紀要29号特集テーマのお知らせ

紀要編集委員会より29号の特集テーマのお知らせです。9月末の投稿締め切りに向けて是非ご準備ください。

ICTと国際理解教育

新型コロナの感染拡大は、我々の社会生活を一変させた。外出自粛で人と人との直接的なやりとりが大きく制限される不自由さの一方で、テレワーク、オンライン授業など、結果的に我々の生活様式に新たな選択肢がもたらされた。これらの選択肢は、もはや非常事態時のみの対応ではなく、ポストコロナにあっても、社会生活に根付くことが予想される。良くも悪くも、日本が提唱する未来社会のコンセプトであるSociety 5.0が今後加速されることになるであろう。

内閣府によると、Society 5.0は、「サイバー空間(仮想空間)とフィジカル空間(現実空間)を高度に融合させたシステムにより、経済発展と社会的課題の解決を両立する、人間中心の社会」のことであり、その社会ではIoT(Internet of Things)で全ての人とモノがつながり、人工知能(AI)により必要な情報が必要な時に提供されるようになる。そしてその中心に位置付くのは、ICT(Information and Communication Technology)すなわち、人とインターネットをつなぐことにより、人と人をつなぐ技術である。
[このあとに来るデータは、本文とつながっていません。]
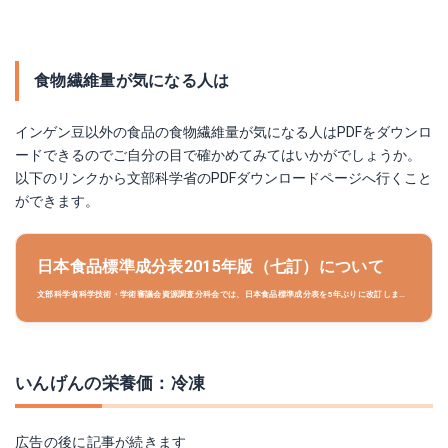
食物繊維量が気になる人は
インゲン豆以外の食品の食物繊維量が気になる人はPDFをダウンロ
ードできるのでご自分の目で確かめてみてはいかがでしょうか。
以下のリンクから文部科学省のPDFダウンロードページへ行くこと
ができます。
日本食品標準成分表2015年版（七訂）について
文部科学省科学技術・学術審議会資源調査分科会では、日本食品標準成分表を5年ぶりに改訂しまし
たので公表します。今般の改訂は、15年ぶりとなる収載食品の拡充や、新たに炭水化物成分表を作
成するなど、大幅なものとなりました。
いんげんの栄養価：冷凍
広告の後に記事が続きます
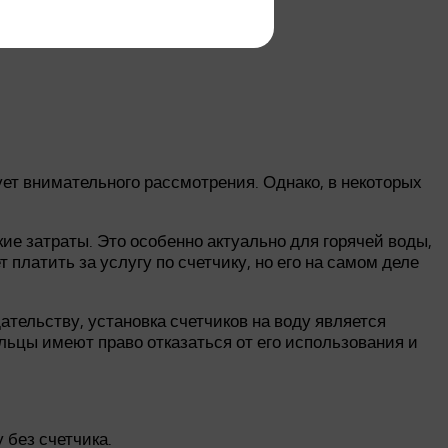
ует внимательного рассмотрения. Однако, в некоторых
кие затраты. Это особенно актуально для горячей воды,
платить за услугу по счетчику, но его на самом деле
ельству, установка счетчиков на воду является
ильцы имеют право отказаться от его использования и
 без счетчика.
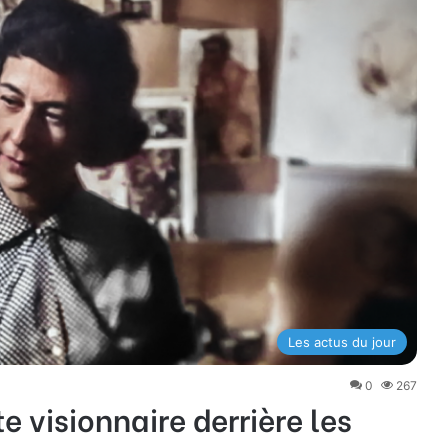
Les actus du jour
0
267
te visionnaire derrière les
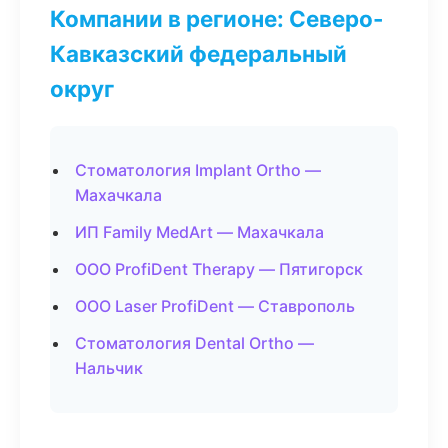
Компании в регионе: Северо-
Кавказский федеральный
округ
Стоматология Implant Ortho —
Махачкала
ИП Family MedArt — Махачкала
ООО ProfiDent Therapy — Пятигорск
ООО Laser ProfiDent — Ставрополь
Стоматология Dental Ortho —
Нальчик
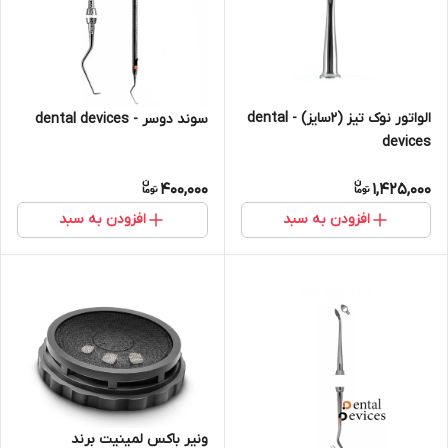
الواتور نوک تیز (۲سایز) - dental
سوند دوسر - dental devices
devices
400,000
1,425,000
افزودن به سبد
افزودن به سبد
ونیر باکس لمینیت برند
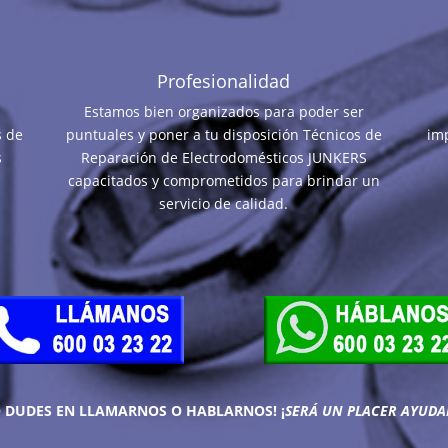
Profesionalidad
Estamos bien organizados para poder ser
s de
puntuales y poner a tu disposición Técnicos de
im
s
Reparación de Electrodomésticos JUNKERS
capacitados y comprometidos para brindar un
servicio de calidad.
O DUDES EN LLAMARNOS O HABLARNOS!
¡
SERÁ UN PLACER AYUDA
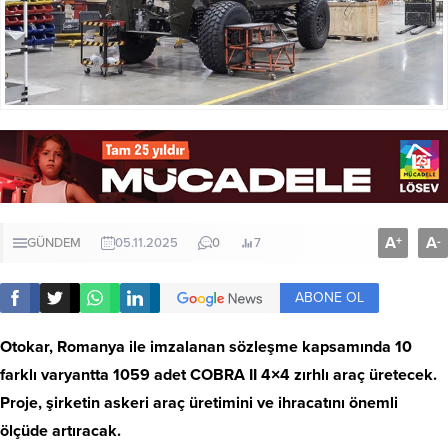
A
A
+
-
GÜNDEM
05.11.2025
0
7
ABONE OL
Otokar, Romanya ile imzalanan sözleşme kapsamında 10
farklı varyantta 1059 adet COBRA II 4×4 zırhlı araç üretecek.
Proje, şirketin askeri araç üretimini ve ihracatını önemli
ölçüde artıracak.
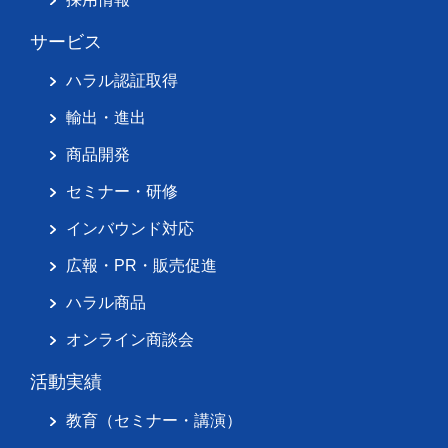
サービス
ハラル認証取得
輸出・進出
商品開発
セミナー・研修
インバウンド対応
広報・PR・販売促進
ハラル商品
オンライン商談会
活動実績
教育（セミナー・講演）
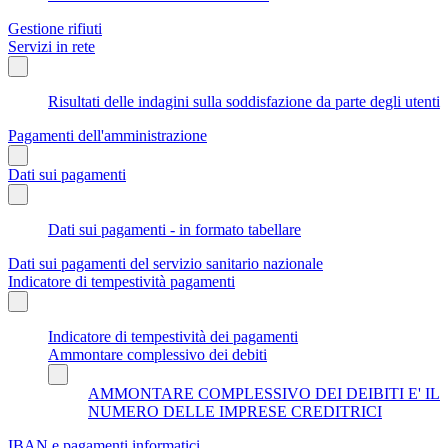
Gestione rifiuti
Servizi in rete
Risultati delle indagini sulla soddisfazione da parte degli utenti
Pagamenti dell'amministrazione
Dati sui pagamenti
Dati sui pagamenti - in formato tabellare
Dati sui pagamenti del servizio sanitario nazionale
Indicatore di tempestività pagamenti
Indicatore di tempestività dei pagamenti
Ammontare complessivo dei debiti
AMMONTARE COMPLESSIVO DEI DEIBITI E' IL
NUMERO DELLE IMPRESE CREDITRICI
IBAN e pagamenti informatici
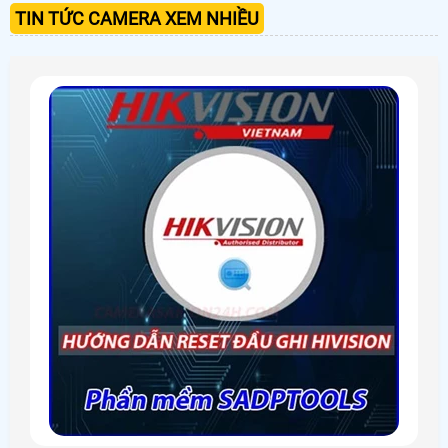
TIN TỨC CAMERA XEM NHIỀU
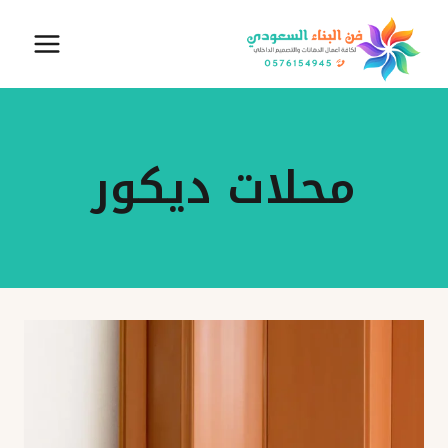
لتجاوز
لى
لمحتوى
محلات ديكور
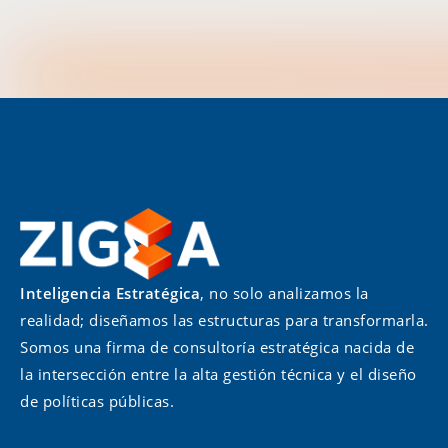
Inteligencia Estratégica
, no solo analizamos la
realidad; diseñamos las estructuras para transformarla.
Somos una firma de consultoría estratégica nacida de
la intersección entre la alta gestión técnica y el diseño
de políticas públicas.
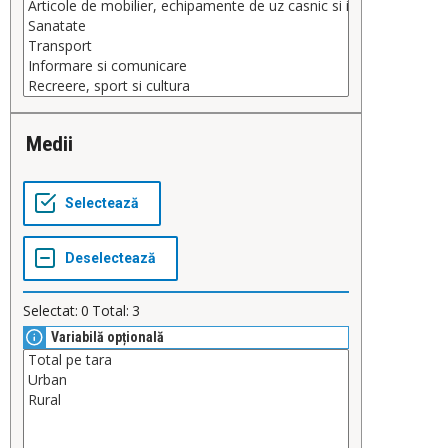
Medii
Selectat:
0
Total:
3
Variabilă opțională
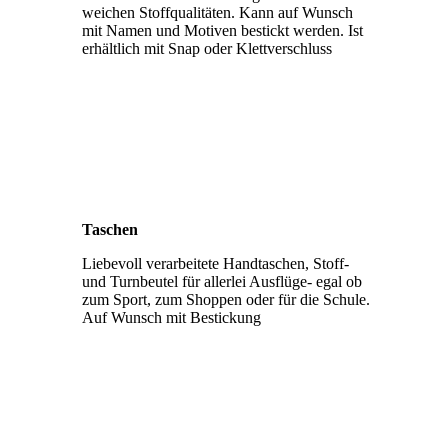
weichen Stoffqualitäten. Kann auf Wunsch
mit Namen und Motiven bestickt werden. Ist
erhältlich mit Snap oder Klettverschluss
Taschen
Liebevoll verarbeitete Handtaschen, Stoff-
und Turnbeutel für allerlei Ausflüge- egal ob
zum Sport, zum Shoppen oder für die Schule.
Auf Wunsch mit Bestickung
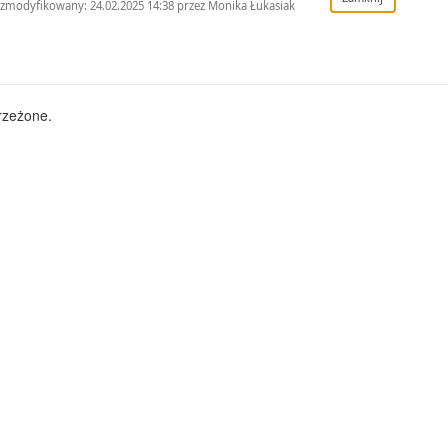
 zmodyfikowany: 24.02.2025 14:38 przez Monika Łukasiak
rzeżone.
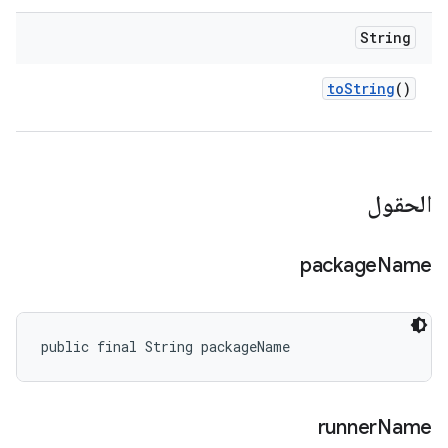
String
to
String
()
الحقول
package
Name
public final String packageName
runner
Name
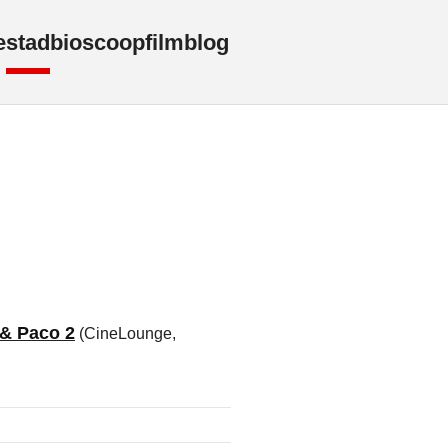
e
stad
bioscoop
film
blog
 & Paco 2
(CineLounge,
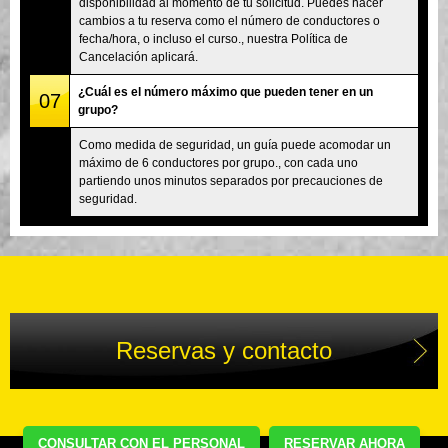
disponibilidad al momento de tu solicitud. Puedes hacer
cambios a tu reserva como el número de conductores o
fecha/hora, o incluso el curso., nuestra Política de
Cancelación aplicará.
¿Cuál es el número máximo que pueden tener en un
07
grupo?
Como medida de seguridad, un guía puede acomodar un
máximo de 6 conductores por grupo., con cada uno
partiendo unos minutos separados por precauciones de
seguridad.
Reservas y contacto
CONSULTAR CON EL PERSONAL
RESERVAR AHORA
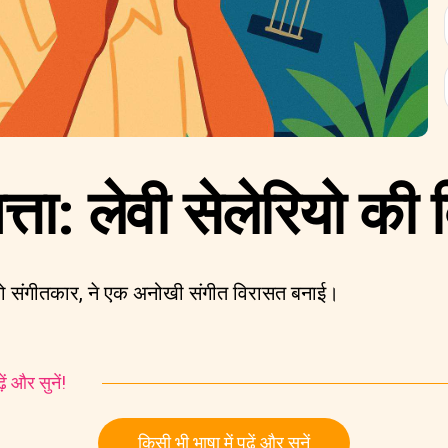
्ता: लेवी सेलेरियो की
पिनो संगीतकार, ने एक अनोखी संगीत विरासत बनाई।
ं और सुनें!
किसी भी भाषा में पढ़ें और सुनें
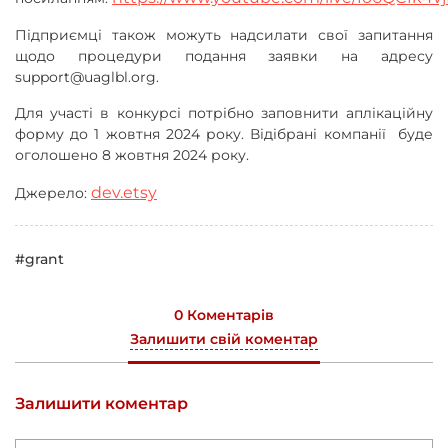
Підприємці також можуть надсилати свої запитання
щодо процедури подання заявки на адресу
support@uaglbl.org.
Для участі в конкурсі потрібно заповнити аплікаційну
форму до 1 жовтня 2024 року. Відібрані компанії буде
оголошено 8 жовтня 2024 року.
dev.etsy
Джерело:
#grant
0 Коментарів
Залишити свій коментар
Залишити коментар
当然ながら、ICTの社会への浸透は、教育にも様々な変革をもたらしている。文部科学省のGIGAスクール構想の前倒しにより、児童生徒一人一台のPC端末および高速ネットワークの整備、それに伴う指導体勢や教材の整備が急速に進むこととなった。その結果、ICT活用の授業、教科等横断的学習、外に開かれた教育課程は既にめずらしいものではなくなっている。その一方で、情報へのアクセス、情報リテラシーなどの格差いわゆるデジタルディバイドの問題、学校や教師の役割の変化なども顕在化しつつある。

国際理解教育の取り組みに関わっても、ICTは大きな影響を与えており、例えば学校教育では、ICT活用により国内外を問わず外部人材と直接やりとりする授業も見られるようになっている。そのような授業において、今後は国外のゲストと機械翻訳を利用してやりとりを行ういわば言語の壁を越える実践も可能となるであろう。また、民間のNGOあるいはNPOの活動についても同様であり、ICTが、組織内外の連絡、資料管理、寄付者管理、人材募集などにおける新たな形態を提供したといえよう。

本特集「ICTと国際理解教育」では、本学会員の多様な観点あるいは教育実践に基づきながら、ICTを活用した教育・活動のあり方とその諸問題を、国際理解教育の視点から検討することを目的とする。